Since 2004, when she started as a copy editor at Alpinist (and in January 2005, as an intern), Katie has become one of the most well-respected voices in mountain literature.

She attended the Sorbonne and graduated from The Winsor School, Harvard, the Iowa Writers’ Workshop and the Banff Mountain and Wilderness Writing program, yet what Katie brings to her writing — and her writers — is an extraordinary compassion and curiosity, meticulous and unhurried.

“The whole ethos of editing for me … there is this sort of sacredness to it,” she said. “You’re connecting with another human being, you’re helping them find these infinite realms of wonder and dreams and memories and possibility within their own minds.
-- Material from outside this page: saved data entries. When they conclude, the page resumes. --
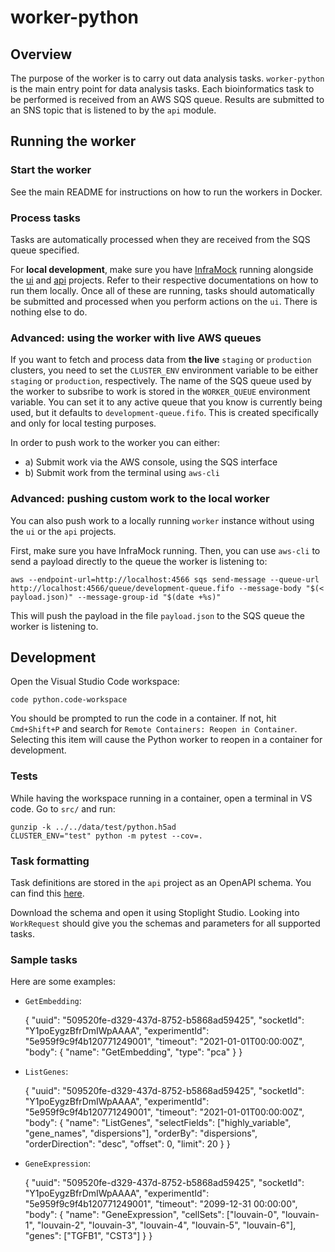 worker-python
=============

Overview
--------
The purpose of the worker is to carry out data analysis tasks. `worker-python` is the main entry point
for data analysis tasks. Each bioinformatics task to be performed is received from an AWS SQS queue.
Results are submitted to an SNS topic that is listened to by the `api` module.

Running the worker
------------------

### Start the worker

See the main README for instructions on how to run the workers in Docker.

### Process tasks
Tasks are automatically processed when they are received from the SQS queue specified.

For **local development**, make sure you have [InfraMock](https://github.com/biomage-ltd/inframock)
running alongside the [ui](https://github.com/biomage-ltd/ui) and [api](https://github.com/biomage-ltd/api)
projects. Refer to their respective documentations on how to run them locally. Once all of these are running,
tasks should automatically be submitted and processed when you perform actions on the `ui`. There is nothing else to do.

### Advanced: using the worker with live AWS queues

If you want to fetch and process data from **the live** `staging` or `production` clusters, you need to set
the `CLUSTER_ENV` environment variable to be either `staging` or `production`, respectively. The name of the SQS queue used
by the worker to subsribe to work is stored in the `WORKER_QUEUE` environment variable. You can set it to any active queue
that you know is currently being used, but it defaults to `development-queue.fifo`. This is created specifically and only
for local testing purposes.

In order to push work to the worker you can either:
* a) Submit work via the AWS console, using the SQS interface
* b) Submit work from the terminal using `aws-cli`

### Advanced: pushing custom work to the local worker

You can also push work to a locally running `worker` instance without using the `ui` or the `api` projects.

First, make sure you have InfraMock running. Then, you can use `aws-cli` to send a payload directly to the queue
the worker is listening to:

    aws --endpoint-url=http://localhost:4566 sqs send-message --queue-url http://localhost:4566/queue/development-queue.fifo --message-body "$(< payload.json)" --message-group-id "$(date +%s)"

This will push the payload in the file `payload.json` to the SQS queue the worker is listening to.


Development
-----------

Open the Visual Studio Code workspace:

    code python.code-workspace

You should be prompted to run the code in a container. If not, hit `Cmd+Shift+P` and search for
`Remote Containers: Reopen in Container`. Selecting this item will cause the Python worker to
reopen in a container for development.

### Tests
While having the workspace running in a container, open a terminal in VS code. Go to `src/` and run:

    gunzip -k ../../data/test/python.h5ad
    CLUSTER_ENV="test" python -m pytest --cov=.

### Task formatting
Task definitions are stored in the `api` project as an OpenAPI schema.
You can find this [here](https://github.com/biomage-ltd/api/blob/master/src/specs/api.yaml).

Download the schema and open it using Stoplight Studio. Looking into `WorkRequest` should give you
the schemas and parameters for all supported tasks.

### Sample tasks
Here are some examples:

* `GetEmbedding`:

    {
        "uuid": "509520fe-d329-437d-8752-b5868ad59425",
        "socketId": "Y1poEygzBfrDmIWpAAAA",
        "experimentId": "5e959f9c9f4b120771249001",
        "timeout": "2021-01-01T00:00:00Z",
        "body": {
            "name": "GetEmbedding",
            "type": "pca"
        }
    }

* `ListGenes`:

    {
        "uuid": "509520fe-d329-437d-8752-b5868ad59425",
        "socketId": "Y1poEygzBfrDmIWpAAAA",
        "experimentId": "5e959f9c9f4b120771249001",
        "timeout": "2021-01-01T00:00:00Z",
        "body": {
            "name": "ListGenes",
            "selectFields": ["highly_variable", "gene_names", "dispersions"],
            <!-- "geneNamesFilter": "%IN%", add this to filter results so only gene_names that contain IN in their names appear -->
            "orderBy": "dispersions",
            "orderDirection": "desc",
            "offset": 0,
            "limit": 20
        }
    }

* `GeneExpression`:

    {
        "uuid": "509520fe-d329-437d-8752-b5868ad59425",
        "socketId": "Y1poEygzBfrDmIWpAAAA",
        "experimentId": "5e959f9c9f4b120771249001",
        "timeout": "2099-12-31 00:00:00",
        "body": {
            "name": "GeneExpression",
            "cellSets": ["louvain-0", "louvain-1", "louvain-2", "louvain-3", "louvain-4", "louvain-5", "louvain-6"],
            "genes": ["TGFB1", "CST3"]
        }
    }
When it’s successful it’s almost like you’ve preserved some reflection of another human being’s soul on paper.”

Tall and slender, with auburn hair that reaches her waist, Katie thinks fast, talks fast, and reads fast (100 pages per hour at last count). She started climbing in New England in the 1990s, but it was in grad school in Iowa, from 2002 to 2004, when she really embraced it.

Yet for a climber of her competence and experience (she turned 49 last weekend), she is all but uninterested in what many climbers seek: to climb harder. Athleticism and performance are immaterial to her pursuit of the heightened perception that accompanies the beauty and awe she finds in the mountains. “I’m trying to progress in different ways,” she explained. “I’m trying to see the mountains more deeply; I’m trying to become more attentive to the details on the cliffs; I’m trying to let go of myself more and really immerse myself in the landscape.”

In addition to her more than full-time writing and editing project in Boulder, she now writes a bi-monthly column for Canada-based Gripped magazine. She chooses to look at mountain literature from alternative perspectives and — as she did so brilliantly at Alpinist — to amplify diverse voices that have largely been ignored. Rather than follow traditional mountain narratives of conquest, triumph and antagonism, she views mountains, “Not necessarily as summits to be reached, but as elements of nature to connect with, as webs of ecosystems and responsibilities.”

And while climbing seems as necessary for her well-being as breathing, her writing and her editing work with others is where she tends to glean the most meaning. “Finding your voice as a writer is not only important for writing, but it’s a metaphor for finding yourself and your place in the world,” said Katie. “And if you can help another human being do it, that’s magic. I mean, there’s nothing better than that.”